QUOTED PASSAGE ->
So, what do I have for you today? Well, I will be talking about something that we all dread: being dropped by a publisher. This applies to those who’ve lost a book publisher, or a writer who’s had their story removed from a website. I thought it would be a good topic to discuss since I’ve recently had this happen to me, and it’s something that will definitely make you doubt yourself. In a way, being dropped is another form of rejection, and like rejection, it’s something we need to overcome.

 

So, how was I dropped? Well, I wasn’t physically dropped, and it wasn’t by a book publisher (I would need to have one first lol), but it was by a website that two of my stories were on. It was a website where readers can buy short stories to read. Before receiving the email, I had an inkling that my stories would be up for the chop. Apparently, due to poor sales the website would need to trim some of their authors. And since I hadn’t had many sales, I knew I might be one of those authors to go. However, it didn’t stop me from feeling like I had been ninja-kicked in the gut when I received that dreaded email. And of course, Mr Self Doubt decided to pop up and torment me. “Ha-ha! Your work sucks,” he said.

 

But instead of allowing Mr Self Doubt to win, I decided to fight back. And today I will be sharing with you how I managed to do that.

 

  • Allow yourself time to grieve. It hurts just like rejection does. In fact, it can feel a little worse because you think that once you’ve been accepted (especially a short story) you’ve achieved a goal. So having that ripped from you will hurt. So there’s no shame in being upset, but don’t let it stop you from writing.
  • You need to keep on writing. Write about how you feel. Dump all the emotions you are feeling onto a character. Writing is a great way to unload. And after you’re done, you might have a story that could get published.
  • See it as an opportunity. My story wasn’t being read, and no one was buying it. So instead of it staying on a website alone and unloved, I can now try to find my stories a home where they can be read.
  • See it as a fresh start. If it’s a story that’s been dropped, now would be a perfect time to read the story again and see how you can improve it. If a book publisher or agent has dropped you, now would be the time to decide what kind of writer you want to be – you might even want to change genres.

RECORDED INFORMATION ->
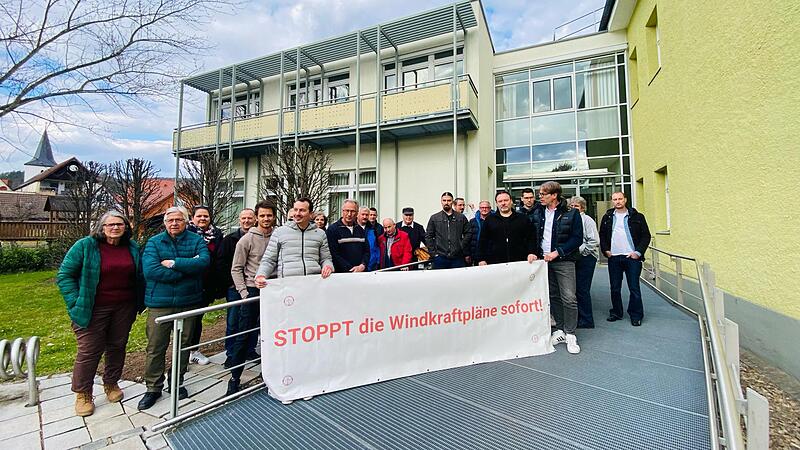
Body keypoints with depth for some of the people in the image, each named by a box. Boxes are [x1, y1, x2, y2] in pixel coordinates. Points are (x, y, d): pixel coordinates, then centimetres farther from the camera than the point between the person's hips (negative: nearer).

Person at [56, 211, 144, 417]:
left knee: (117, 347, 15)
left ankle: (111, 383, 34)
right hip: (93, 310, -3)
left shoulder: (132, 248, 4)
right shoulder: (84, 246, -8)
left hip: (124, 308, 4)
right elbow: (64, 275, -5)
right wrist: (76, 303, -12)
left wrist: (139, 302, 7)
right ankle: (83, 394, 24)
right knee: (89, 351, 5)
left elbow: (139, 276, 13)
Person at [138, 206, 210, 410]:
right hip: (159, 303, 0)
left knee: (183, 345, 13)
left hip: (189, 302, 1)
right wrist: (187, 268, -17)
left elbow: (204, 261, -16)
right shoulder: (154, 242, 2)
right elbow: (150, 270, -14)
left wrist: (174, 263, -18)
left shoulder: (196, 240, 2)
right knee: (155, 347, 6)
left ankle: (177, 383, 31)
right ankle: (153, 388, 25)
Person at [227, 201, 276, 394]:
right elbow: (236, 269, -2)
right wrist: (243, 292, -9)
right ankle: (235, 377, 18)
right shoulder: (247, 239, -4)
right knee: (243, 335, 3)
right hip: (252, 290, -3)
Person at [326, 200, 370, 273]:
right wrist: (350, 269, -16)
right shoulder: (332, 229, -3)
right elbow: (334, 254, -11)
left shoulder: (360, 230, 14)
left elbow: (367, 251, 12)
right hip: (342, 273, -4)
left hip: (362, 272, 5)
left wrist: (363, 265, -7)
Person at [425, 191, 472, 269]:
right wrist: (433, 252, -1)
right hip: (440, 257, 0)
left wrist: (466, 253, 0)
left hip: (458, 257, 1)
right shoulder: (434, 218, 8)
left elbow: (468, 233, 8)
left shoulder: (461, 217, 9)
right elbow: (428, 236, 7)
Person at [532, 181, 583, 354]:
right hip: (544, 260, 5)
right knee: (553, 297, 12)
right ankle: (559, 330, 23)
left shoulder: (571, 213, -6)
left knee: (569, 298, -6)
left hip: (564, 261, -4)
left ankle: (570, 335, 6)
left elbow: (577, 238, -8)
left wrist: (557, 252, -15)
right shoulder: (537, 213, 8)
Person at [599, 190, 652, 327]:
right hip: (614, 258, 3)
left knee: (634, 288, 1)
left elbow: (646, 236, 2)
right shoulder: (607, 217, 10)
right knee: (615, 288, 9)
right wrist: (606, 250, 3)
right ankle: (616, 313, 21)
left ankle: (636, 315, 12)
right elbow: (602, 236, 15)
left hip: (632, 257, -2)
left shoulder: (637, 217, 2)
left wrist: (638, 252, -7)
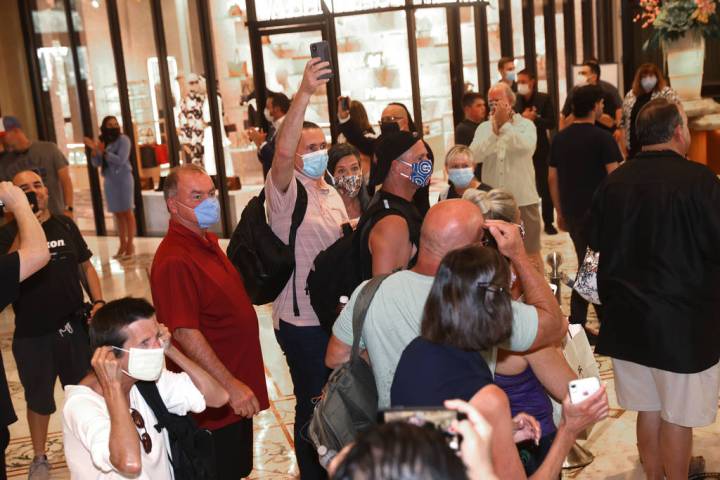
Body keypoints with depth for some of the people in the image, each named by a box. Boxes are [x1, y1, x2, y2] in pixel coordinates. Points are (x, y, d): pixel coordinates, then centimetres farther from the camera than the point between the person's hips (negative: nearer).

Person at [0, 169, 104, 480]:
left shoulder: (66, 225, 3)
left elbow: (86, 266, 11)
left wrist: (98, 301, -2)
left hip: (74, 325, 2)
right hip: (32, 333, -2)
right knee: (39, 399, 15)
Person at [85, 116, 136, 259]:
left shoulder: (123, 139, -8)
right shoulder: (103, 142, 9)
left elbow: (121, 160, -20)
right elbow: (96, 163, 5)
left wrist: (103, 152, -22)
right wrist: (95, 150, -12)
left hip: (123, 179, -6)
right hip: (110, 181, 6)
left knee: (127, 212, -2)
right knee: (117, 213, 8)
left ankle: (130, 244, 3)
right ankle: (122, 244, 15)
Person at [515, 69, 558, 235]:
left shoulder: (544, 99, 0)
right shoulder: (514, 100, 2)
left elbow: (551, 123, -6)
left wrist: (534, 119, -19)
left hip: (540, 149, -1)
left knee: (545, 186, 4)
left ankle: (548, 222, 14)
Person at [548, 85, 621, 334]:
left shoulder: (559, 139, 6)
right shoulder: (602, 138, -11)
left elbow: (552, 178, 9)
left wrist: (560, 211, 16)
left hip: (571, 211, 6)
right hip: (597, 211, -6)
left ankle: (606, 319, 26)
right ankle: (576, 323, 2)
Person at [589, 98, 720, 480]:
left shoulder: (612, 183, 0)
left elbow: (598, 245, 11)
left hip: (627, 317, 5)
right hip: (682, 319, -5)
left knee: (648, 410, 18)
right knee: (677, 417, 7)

==

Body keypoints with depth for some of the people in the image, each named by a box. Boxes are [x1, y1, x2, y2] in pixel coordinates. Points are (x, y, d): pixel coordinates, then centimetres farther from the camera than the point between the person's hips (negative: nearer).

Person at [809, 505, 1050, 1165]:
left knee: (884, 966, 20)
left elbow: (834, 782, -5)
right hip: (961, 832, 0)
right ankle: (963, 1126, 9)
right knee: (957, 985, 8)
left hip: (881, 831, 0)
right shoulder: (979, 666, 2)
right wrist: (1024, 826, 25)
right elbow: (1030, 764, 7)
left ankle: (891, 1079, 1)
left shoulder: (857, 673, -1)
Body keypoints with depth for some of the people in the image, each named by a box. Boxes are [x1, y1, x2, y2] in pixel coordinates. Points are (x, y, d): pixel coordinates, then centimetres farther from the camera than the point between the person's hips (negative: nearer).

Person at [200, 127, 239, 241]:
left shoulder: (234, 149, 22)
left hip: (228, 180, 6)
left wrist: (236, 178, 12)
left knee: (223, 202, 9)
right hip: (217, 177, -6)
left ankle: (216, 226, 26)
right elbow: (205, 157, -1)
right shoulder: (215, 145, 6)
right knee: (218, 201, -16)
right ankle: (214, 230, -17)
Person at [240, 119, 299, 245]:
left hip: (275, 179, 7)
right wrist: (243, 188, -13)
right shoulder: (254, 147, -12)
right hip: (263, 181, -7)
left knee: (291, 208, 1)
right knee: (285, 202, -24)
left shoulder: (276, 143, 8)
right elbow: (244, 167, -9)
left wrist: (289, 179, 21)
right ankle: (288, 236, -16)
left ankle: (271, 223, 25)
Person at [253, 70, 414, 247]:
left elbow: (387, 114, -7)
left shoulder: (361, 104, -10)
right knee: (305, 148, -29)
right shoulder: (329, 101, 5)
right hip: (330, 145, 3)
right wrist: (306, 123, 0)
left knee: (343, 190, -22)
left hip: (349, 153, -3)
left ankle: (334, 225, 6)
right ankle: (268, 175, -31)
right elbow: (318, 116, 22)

==

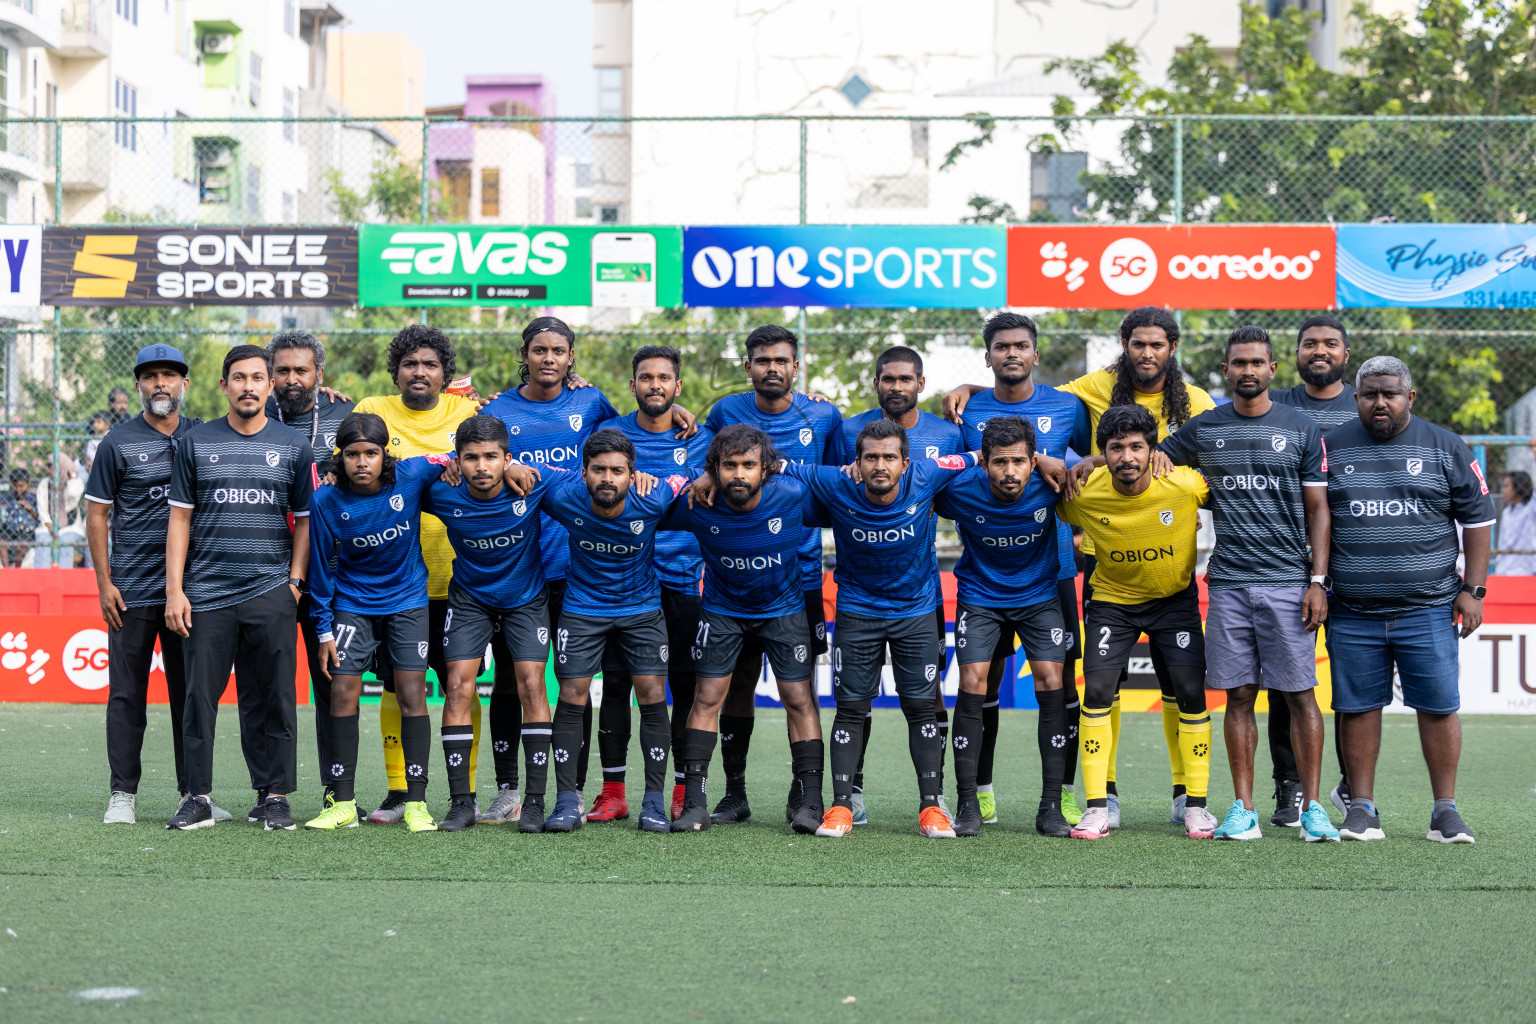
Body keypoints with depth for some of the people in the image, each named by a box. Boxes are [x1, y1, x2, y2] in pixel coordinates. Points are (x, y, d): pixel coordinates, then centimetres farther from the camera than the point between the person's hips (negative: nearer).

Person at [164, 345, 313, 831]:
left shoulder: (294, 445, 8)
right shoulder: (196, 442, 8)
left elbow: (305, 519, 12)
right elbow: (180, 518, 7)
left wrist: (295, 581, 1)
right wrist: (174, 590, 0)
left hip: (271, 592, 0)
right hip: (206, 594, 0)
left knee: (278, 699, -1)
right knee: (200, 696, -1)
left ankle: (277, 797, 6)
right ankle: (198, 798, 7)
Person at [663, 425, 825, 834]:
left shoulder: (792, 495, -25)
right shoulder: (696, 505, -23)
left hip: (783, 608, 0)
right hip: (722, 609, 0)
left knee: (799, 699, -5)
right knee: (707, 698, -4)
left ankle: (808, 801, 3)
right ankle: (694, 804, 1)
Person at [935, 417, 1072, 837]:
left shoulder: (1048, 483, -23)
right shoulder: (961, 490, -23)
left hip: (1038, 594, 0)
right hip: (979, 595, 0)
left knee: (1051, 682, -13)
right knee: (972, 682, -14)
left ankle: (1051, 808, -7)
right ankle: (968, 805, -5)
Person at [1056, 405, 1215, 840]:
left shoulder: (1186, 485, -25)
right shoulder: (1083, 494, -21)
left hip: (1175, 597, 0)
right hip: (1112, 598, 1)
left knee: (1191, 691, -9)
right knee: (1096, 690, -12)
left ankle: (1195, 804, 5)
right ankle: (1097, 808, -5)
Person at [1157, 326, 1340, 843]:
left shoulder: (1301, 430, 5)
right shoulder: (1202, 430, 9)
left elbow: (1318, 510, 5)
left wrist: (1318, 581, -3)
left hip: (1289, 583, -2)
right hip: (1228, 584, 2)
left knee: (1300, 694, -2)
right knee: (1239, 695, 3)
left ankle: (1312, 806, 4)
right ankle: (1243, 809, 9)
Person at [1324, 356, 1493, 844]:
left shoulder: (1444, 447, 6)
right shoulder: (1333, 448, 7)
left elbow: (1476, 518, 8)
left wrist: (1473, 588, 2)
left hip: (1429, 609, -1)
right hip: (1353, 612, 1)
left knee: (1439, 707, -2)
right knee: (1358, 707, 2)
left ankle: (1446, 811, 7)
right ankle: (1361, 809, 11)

TASK GOAL ->
From the blog post on being dropped by a publisher, repeat the passage starting with "So, how was" and going on through "to do that.".

WRITTEN ANSWER ->
So, how was I dropped? Well, I wasn’t physically dropped, and it wasn’t by a book publisher (I would need to have one first lol), but it was by a website that two of my stories were on. It was a website where readers can buy short stories to read. Before receiving the email, I had an inkling that my stories would be up for the chop. Apparently, due to poor sales the website would need to trim some of their authors. And since I hadn’t had many sales, I knew I might be one of those authors to go. However, it didn’t stop me from feeling like I had been ninja-kicked in the gut when I received that dreaded email. And of course, Mr Self Doubt decided to pop up and torment me. “Ha-ha! Your work sucks,” he said.

 

But instead of allowing Mr Self Doubt to win, I decided to fight back. And today I will be sharing with you how I managed to do that.